Píldora lanera: Cierra la boca. Respira por la nariz de forma profunda. La nariz filtra y calienta el aire, permitiendo que tu cara se mantenga oxigenada y en calma.

No jadees como un perrito; tu estructura facial te lo agradecerá.

7. La mirada de «Clint Eastwood» (Tacañería lumínica)

Tejer a oscuras, solo con la luz de la tele o con esa lamparita de Temu que no alumbra ni un pimiento, es el billete de ida al país de las patas de gallo. Como no ves un pijo, entrecierras los ojos con fuerza y frunces el entrecejo como si estuvieras en un duelo al sol.

Píldora lanera: ¡Enciende la luz! Invierte en una buena lámpara que te permita ver el punto sin tener que poner cara de sargento.

No te tatúes el número de la labor en la frente por ahorrarte dos vatios. Tus ojos (y tu frente lisa) lo valen.

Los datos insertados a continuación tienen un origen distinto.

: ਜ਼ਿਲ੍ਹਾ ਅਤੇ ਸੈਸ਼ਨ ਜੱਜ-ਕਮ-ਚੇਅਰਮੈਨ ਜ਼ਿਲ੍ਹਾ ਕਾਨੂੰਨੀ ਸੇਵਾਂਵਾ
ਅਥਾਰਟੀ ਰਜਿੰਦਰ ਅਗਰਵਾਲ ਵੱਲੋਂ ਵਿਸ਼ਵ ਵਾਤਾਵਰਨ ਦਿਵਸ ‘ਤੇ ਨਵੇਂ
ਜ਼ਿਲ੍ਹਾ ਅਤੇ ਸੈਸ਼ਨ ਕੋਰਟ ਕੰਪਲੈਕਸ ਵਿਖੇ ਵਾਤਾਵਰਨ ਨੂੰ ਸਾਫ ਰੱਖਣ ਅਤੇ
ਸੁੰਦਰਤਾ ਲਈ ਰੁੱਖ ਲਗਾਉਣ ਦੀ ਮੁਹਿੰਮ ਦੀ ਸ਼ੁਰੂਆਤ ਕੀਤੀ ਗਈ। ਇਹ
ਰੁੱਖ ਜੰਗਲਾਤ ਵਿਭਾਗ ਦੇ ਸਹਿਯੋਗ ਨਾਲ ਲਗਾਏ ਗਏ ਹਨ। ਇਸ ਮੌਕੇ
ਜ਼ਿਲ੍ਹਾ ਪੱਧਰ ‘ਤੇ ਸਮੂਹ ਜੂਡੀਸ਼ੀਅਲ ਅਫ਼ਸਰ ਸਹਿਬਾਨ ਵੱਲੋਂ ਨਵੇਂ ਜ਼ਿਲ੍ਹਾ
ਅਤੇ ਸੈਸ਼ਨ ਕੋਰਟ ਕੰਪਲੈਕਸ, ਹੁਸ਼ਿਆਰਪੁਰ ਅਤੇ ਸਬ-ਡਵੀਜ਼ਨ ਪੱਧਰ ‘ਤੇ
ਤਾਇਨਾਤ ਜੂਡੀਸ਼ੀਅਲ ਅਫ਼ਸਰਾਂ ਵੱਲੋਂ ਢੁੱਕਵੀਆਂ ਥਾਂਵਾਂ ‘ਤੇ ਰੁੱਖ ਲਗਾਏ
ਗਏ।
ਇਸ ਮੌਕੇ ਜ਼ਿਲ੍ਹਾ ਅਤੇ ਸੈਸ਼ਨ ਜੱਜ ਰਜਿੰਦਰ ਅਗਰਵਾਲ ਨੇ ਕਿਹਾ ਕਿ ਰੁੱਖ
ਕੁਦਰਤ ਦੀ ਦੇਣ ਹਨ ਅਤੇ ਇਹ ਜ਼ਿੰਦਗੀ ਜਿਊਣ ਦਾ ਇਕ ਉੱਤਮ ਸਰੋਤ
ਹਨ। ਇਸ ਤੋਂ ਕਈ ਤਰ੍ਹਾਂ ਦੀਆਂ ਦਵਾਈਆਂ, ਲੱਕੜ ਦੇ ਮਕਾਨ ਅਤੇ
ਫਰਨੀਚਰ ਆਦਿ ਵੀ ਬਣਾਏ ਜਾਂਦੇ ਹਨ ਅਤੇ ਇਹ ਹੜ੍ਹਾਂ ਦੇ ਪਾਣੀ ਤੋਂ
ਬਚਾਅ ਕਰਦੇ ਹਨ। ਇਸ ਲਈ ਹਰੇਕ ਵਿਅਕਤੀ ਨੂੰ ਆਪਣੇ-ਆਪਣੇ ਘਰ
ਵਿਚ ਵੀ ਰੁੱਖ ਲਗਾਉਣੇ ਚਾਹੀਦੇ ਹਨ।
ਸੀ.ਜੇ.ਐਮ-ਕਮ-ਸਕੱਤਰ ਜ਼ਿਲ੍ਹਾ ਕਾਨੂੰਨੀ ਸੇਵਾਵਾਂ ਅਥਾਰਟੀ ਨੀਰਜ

Bonus Track: La tejedora emocional

Más allá de lo físico, hay algo que no se ve pero se siente: la actitud.

Tejer en pijama de franela con pelotillas, con el pelo hecho un ovillo despeluchao y restos de la cena de ayer en la manga, le manda un mensaje nefasto a tu psique.

Usamos el tejido como excusa para «abandonarnos», pero ese abandono apaga tu luz de artista.

No te digo que te pongas un vestido de gala para hacer una muestra de tensión, pero sí que sigas un mantra que me repito hace muchos años: en tu peor día, ponte tu mejor vestido.

Para que tu labor brille, tú tienes que brillar primero. No puedes ser una tejedora feliz si te tratas como a un náufrago.

Quítate el uniforme de derrota, arréglate ese moño y siente que eres una creadora, no una víctima del sofá.

¿Preparada para ser aún más guapa? Tejer no debería ser un ejercicio de autodestrucción física. Al final, el espejo es tu labor: si quieres belleza por fuera, empieza por no maltratarte por dentro.

Cuéntame en comentarios: ¿Cuál de estos 7 pecados capitales estás cometiendo ahora mismo mientras me lees? ¿Vas a cerrar la boca o prefieres seguir pareciendo un cuadro de Picasso?

A cuidarse morretes.

Fdo: Makandra Elipsis. Tu psicóloga de pacotilla. Cada día más bella (aunque sigo siendo una bocazas).